Ryman Healthcare Limited (RH7.F,RYM.NZ), a New Zealand retirement village and rest home operator, on Tuesday reported a narrower net loss for the full year, helped by improved revenue, decreased costs, and an impairment credit.
Naomi James, Chief Executive of Ryman Healthcare said: "The reset of our operating model is delivering materially improved financial performance despite mixed market conditions and creating a more sustainable business."
For the 12-month period to March 31, the company posted a net loss of NZ$171.345 million, or NZ$0.16 per share, compared with a net loss of NZ$513.747 million, or NZ$0.72 per share, in the same period last year. Loss before income tax and fair value movements stood at NZ$73.309 million as against a loss of NZ$ 384.562 million in 2025.

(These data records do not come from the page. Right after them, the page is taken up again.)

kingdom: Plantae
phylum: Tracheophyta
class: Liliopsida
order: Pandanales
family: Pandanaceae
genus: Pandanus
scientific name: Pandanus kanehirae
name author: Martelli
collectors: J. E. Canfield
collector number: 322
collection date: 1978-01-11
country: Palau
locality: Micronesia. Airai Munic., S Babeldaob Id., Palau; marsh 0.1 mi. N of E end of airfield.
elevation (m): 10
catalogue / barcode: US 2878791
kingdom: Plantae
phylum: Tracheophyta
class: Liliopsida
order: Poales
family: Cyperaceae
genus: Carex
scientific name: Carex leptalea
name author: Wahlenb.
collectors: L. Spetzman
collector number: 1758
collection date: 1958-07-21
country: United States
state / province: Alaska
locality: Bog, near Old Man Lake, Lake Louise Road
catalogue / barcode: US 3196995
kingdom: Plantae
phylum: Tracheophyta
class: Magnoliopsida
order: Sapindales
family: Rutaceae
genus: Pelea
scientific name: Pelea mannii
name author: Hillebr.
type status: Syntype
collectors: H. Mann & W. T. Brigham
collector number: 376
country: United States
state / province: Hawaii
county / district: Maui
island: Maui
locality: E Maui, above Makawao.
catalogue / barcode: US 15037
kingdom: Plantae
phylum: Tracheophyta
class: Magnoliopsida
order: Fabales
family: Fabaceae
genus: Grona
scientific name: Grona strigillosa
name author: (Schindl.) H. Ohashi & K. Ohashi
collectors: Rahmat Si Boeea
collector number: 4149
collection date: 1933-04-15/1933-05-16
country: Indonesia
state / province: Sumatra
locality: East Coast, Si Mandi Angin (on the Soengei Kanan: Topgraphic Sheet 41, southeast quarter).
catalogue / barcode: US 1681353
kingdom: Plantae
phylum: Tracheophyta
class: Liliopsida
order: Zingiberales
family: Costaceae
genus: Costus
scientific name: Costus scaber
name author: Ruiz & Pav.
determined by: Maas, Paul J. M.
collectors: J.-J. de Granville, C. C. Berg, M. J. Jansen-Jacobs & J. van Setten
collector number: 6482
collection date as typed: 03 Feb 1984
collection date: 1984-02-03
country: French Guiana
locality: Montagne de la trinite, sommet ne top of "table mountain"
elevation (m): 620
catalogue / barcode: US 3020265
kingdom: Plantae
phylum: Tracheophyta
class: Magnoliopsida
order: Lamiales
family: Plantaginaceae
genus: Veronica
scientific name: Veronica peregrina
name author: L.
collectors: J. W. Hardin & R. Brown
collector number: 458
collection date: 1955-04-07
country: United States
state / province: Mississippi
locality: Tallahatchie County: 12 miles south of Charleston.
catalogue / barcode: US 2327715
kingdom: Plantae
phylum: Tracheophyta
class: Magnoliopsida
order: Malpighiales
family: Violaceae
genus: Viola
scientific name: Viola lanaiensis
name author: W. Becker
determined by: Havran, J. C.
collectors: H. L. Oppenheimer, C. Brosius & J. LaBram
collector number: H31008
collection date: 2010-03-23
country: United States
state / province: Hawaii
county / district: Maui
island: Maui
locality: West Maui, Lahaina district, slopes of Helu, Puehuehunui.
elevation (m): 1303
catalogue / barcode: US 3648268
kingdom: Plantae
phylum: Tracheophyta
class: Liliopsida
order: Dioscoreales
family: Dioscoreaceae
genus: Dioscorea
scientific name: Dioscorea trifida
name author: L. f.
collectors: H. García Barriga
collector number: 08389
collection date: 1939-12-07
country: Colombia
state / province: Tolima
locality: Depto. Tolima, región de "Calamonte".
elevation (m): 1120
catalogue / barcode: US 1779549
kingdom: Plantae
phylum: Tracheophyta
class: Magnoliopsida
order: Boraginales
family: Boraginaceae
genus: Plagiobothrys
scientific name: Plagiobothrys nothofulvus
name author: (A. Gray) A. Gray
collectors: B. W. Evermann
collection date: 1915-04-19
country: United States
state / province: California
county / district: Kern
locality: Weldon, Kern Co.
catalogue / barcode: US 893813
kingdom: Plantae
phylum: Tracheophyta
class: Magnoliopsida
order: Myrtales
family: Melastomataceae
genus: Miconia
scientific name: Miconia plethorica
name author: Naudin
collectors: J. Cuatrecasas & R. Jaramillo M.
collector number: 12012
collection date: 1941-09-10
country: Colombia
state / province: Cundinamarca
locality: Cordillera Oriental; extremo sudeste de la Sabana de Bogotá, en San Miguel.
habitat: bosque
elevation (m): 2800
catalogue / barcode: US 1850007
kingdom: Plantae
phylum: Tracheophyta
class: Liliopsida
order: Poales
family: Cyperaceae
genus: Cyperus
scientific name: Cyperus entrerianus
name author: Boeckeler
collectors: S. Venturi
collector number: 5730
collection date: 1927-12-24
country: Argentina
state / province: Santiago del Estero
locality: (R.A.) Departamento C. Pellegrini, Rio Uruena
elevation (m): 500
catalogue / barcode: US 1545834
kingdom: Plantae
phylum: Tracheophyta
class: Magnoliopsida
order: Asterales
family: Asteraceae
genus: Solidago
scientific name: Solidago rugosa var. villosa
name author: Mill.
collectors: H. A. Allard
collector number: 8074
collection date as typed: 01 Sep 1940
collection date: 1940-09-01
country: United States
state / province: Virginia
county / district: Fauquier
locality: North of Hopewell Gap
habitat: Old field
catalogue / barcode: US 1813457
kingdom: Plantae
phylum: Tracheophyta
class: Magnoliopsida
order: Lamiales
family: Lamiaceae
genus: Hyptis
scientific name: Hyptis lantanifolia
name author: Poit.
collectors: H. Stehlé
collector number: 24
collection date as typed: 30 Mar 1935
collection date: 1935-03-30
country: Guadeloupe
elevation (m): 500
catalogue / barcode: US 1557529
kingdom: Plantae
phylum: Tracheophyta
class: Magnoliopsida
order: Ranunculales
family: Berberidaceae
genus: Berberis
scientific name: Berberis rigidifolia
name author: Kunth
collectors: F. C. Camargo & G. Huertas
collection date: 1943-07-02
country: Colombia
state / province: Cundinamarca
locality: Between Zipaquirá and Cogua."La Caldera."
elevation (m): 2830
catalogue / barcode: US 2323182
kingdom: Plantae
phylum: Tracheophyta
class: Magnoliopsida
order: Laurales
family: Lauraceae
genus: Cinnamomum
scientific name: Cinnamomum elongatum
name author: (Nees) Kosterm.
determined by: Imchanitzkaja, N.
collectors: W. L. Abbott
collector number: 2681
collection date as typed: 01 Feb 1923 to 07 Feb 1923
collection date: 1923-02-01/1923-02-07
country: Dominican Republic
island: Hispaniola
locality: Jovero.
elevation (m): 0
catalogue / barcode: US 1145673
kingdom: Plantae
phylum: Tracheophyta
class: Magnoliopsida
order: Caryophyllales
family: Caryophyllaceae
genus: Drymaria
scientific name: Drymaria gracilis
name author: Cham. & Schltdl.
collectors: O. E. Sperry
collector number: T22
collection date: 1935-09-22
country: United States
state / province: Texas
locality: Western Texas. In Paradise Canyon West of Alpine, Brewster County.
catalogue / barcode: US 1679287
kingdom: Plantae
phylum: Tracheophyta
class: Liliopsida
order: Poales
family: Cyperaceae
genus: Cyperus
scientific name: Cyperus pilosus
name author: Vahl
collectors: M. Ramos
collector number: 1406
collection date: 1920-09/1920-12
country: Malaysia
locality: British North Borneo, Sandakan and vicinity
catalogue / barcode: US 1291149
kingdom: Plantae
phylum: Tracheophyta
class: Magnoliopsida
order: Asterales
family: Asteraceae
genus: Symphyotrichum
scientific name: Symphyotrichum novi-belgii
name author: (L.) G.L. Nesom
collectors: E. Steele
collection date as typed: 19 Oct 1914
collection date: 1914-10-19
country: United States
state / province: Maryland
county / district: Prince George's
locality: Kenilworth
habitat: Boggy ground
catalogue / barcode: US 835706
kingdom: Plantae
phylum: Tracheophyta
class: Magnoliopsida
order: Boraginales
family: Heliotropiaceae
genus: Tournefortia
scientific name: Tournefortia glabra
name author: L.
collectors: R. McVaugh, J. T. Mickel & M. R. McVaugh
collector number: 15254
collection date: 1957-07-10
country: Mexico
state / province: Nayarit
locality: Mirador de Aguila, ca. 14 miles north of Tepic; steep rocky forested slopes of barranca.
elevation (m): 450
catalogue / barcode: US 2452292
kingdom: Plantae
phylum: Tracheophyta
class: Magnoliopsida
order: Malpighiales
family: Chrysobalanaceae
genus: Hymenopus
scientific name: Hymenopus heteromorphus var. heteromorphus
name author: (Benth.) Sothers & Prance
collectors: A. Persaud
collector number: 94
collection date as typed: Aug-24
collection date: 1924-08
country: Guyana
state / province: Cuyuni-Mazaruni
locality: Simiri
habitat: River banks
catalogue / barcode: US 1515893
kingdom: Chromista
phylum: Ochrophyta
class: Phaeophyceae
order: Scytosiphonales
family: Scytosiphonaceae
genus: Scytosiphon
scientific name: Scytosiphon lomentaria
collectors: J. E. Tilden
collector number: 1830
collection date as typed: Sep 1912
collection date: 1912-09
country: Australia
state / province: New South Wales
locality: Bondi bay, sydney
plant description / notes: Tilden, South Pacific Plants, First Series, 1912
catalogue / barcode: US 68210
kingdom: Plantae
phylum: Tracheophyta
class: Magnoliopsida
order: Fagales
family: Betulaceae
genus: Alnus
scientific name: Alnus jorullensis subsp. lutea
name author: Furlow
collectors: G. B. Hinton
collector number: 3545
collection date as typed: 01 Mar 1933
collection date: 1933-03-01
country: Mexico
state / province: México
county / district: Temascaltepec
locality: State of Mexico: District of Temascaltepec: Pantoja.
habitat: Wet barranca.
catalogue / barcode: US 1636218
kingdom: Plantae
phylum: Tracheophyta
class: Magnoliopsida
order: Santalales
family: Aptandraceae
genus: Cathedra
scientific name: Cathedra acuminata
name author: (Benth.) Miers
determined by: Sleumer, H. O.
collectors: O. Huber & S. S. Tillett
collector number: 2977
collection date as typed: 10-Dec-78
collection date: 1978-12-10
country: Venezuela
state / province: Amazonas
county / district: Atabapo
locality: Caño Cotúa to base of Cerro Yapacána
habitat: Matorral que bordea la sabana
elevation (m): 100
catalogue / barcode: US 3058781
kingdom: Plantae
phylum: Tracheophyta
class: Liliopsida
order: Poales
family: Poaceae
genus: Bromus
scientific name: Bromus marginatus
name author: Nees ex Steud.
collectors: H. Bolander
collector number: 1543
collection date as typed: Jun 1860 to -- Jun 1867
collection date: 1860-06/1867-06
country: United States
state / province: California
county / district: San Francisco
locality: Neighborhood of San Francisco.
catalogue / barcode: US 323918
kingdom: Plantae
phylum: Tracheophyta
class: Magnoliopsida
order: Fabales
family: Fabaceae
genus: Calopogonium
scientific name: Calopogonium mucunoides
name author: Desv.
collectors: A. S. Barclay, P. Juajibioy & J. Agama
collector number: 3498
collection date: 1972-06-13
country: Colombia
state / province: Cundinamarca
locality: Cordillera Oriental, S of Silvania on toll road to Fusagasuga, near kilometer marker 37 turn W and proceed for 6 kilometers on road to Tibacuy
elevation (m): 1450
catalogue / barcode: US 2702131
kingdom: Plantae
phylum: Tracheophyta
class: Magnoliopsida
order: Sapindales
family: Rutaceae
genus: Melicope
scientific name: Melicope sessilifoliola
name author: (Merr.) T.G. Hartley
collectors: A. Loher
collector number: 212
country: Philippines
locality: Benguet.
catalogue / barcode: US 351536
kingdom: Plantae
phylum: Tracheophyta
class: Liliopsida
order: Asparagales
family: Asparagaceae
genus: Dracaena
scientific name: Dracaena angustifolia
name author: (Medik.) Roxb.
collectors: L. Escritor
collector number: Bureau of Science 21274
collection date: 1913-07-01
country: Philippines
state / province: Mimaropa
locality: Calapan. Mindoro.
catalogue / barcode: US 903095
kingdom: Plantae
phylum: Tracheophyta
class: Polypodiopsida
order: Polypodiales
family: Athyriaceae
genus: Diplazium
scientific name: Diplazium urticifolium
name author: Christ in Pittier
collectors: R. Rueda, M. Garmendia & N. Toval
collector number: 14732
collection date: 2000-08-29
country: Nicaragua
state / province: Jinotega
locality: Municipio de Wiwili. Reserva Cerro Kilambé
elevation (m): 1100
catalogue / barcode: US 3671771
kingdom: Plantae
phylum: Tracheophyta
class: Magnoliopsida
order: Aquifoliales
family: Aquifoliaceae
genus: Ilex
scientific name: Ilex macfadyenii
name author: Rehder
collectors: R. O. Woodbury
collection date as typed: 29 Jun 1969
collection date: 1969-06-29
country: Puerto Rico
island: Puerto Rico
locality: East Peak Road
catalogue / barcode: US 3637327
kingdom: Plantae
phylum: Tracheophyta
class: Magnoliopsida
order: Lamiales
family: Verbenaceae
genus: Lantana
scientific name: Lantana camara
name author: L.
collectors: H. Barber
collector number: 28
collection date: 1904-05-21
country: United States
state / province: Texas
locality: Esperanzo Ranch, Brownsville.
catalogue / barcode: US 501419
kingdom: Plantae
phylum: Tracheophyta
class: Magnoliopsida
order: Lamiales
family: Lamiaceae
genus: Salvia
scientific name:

Impairment credit was positive NZ$3.811 million, compared with an impairment loss of NZ$172.941 million a year ago. Finance costs were NZ$80.839 million as against finance costs of NZ$140.263 million in the prior year.
Operating revenue was up 10% to NZ$849 million, driven by new aged care capacity filling, growth in aged care premiums, and growing numbers of retirement living residents on new pricing terms.
Revenue was NZ$855.590 million, up from NZ$760.695 million in the previous year.